Dans Rhapsodie démente, vous n’avez pas vraiment intégré l’outil technologique. En revanche, les changements de voix que vous opérez ne sont-ils pas comme une trace de votre travail au sein de l’Ircam ?

C’est sûr que les techniques qu’on a pu appréhender à l’Ircam nous ont donné des ailes pour évoquer la multiplicité des êtres qui nous constituent. Parce qu’effectivement les voix peuvent changer radicalement. On peut passer d’une voix à une autre.

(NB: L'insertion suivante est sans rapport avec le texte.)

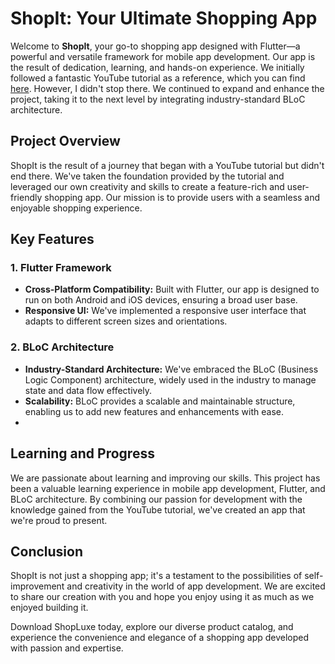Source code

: # ShopIt: Your Ultimate Shopping App

Welcome to **ShopIt**, your go-to shopping app designed with Flutter—a powerful and versatile framework for mobile app development. Our app is the result of dedication, learning, and hands-on experience. We initially followed a fantastic YouTube tutorial as a reference, which you can find [here](https://www.youtube.com/watch?v=Y1roIi0-Sro&list=PLqZPU5mPgGlNxi1QSgRgomW8fvyOWNiYm&index=59). However, I didn't stop there. We continued to expand and enhance the project, taking it to the next level by integrating industry-standard BLoC architecture.

## Project Overview

ShopIt is the result of a journey that began with a YouTube tutorial but didn't end there. We've taken the foundation provided by the tutorial and leveraged our own creativity and skills to create a feature-rich and user-friendly shopping app. Our mission is to provide users with a seamless and enjoyable shopping experience.

## Key Features

### 1. Flutter Framework

- **Cross-Platform Compatibility:** Built with Flutter, our app is designed to run on both Android and iOS devices, ensuring a broad user base.
- **Responsive UI:** We've implemented a responsive user interface that adapts to different screen sizes and orientations.

### 2. BLoC Architecture

- **Industry-Standard Architecture:** We've embraced the BLoC (Business Logic Component) architecture, widely used in the industry to manage state and data flow effectively.
- **Scalability:** BLoC provides a scalable and maintainable structure, enabling us to add new features and enhancements with ease.
- 

## Learning and Progress

We are passionate about learning and improving our skills. This project has been a valuable learning experience in mobile app development, Flutter, and BLoC architecture. By combining our passion for development with the knowledge gained from the YouTube tutorial, we've created an app that we're proud to present.

## Conclusion

ShopIt is not just a shopping app; it's a testament to the possibilities of self-improvement and creativity in the world of app development. We are excited to share our creation with you and hope you enjoy using it as much as we enjoyed building it.

Download ShopLuxe today, explore our diverse product catalog, and experience the convenience and elegance of a shopping app developed with passion and expertise.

On peut appréhender le fait que seul nous sommes multiples : une infinité de voix nous peuplent et nous habitent. C’est vrai que ce qu’on a fait à l’Ircam avec des machines, m’a révélé combien on pouvait faire apparaître cette dimension de l’inhumain, quitte à travailler ensuite sans machines. Mais, sur ce sujet, je ne voudrais pas que le rapport à la technique prenne trop d’importance. Ce sont plus les aspects dramaturgiques, poétiques et lyriques que les expériences menées à l’Ircam ont fait naître : des formes de musicalité, d’harmonie ou de disharmonie. Considérez le nom même du spectacle : Rhapsodie démente ! On s’est autorisé à inventer une forme dite rhapsodique !

Rhapsodie démente n’est que le premier spectacle de votre chantier. Deux autres doivent suivre. Seront-ils différents ou poursuivront-ils les questions que vous abordez dans Rhapsodie ?

Rhapsodie démente

Rhapsodie démente

Le titre de notre prochain spectacle, c’est Le pari. De quel pari s’agit-il ? Du pari qu’on peut « s’en sortir » ! Se sortir de quoi ? D’un « enfer ». D’un champ de données dites objectives qui s’appellerait « le réel », ce que nous percevons être le réel, l’impasse du réel ! Quand on voit Rhapsodie démente, certains pensent que c’est une œuvre sombre, qu’il n’y a pas d’espoir. En fait, ce n’est pas la question. J’ai un profond malaise lié au sentiment que notre époque cultive un véritable déni du tragique. Or le tragique est une part de l’humain qu’il est important de reconnaître. Bien sûr, l’humain ne se résume pas au tragique. Il ne faut pas s’y résigner. Il n’y a pas de fatalité, pas de complaisance à penser que l’horizon est à ce point gris, qu’il y a no future, qu’aucune dimension de lumière ne pourrait émaner des humains. Je crois en la « survivance des lucioles ». Mais cette dimension de lumière ne peut être mise en avant comme un écran masquant toute autre dimension. C’est pourquoi j’assume le fait que Rhapsodie démente puisse être perçue comme une œuvre tragique. Cette dimension tragique est essentielle. Elle n’est pas du tout l’horizon fatal qui s’offre à chacun d’entre nous. Kafka suggère dans un petit texte, qui s’intitule Rapport pour une académie, qu’il est possible de chercher une issue au tragique, une simple issue… C’est ce « champ des possibles » que nous explorerons dans notre prochain spectacle. Nous ferons le pari de la lumière, « malgré tout ». Le plateau sera donc bien moins hanté par la présence des guerres, sans qu’elles soient oubliées, pour autant.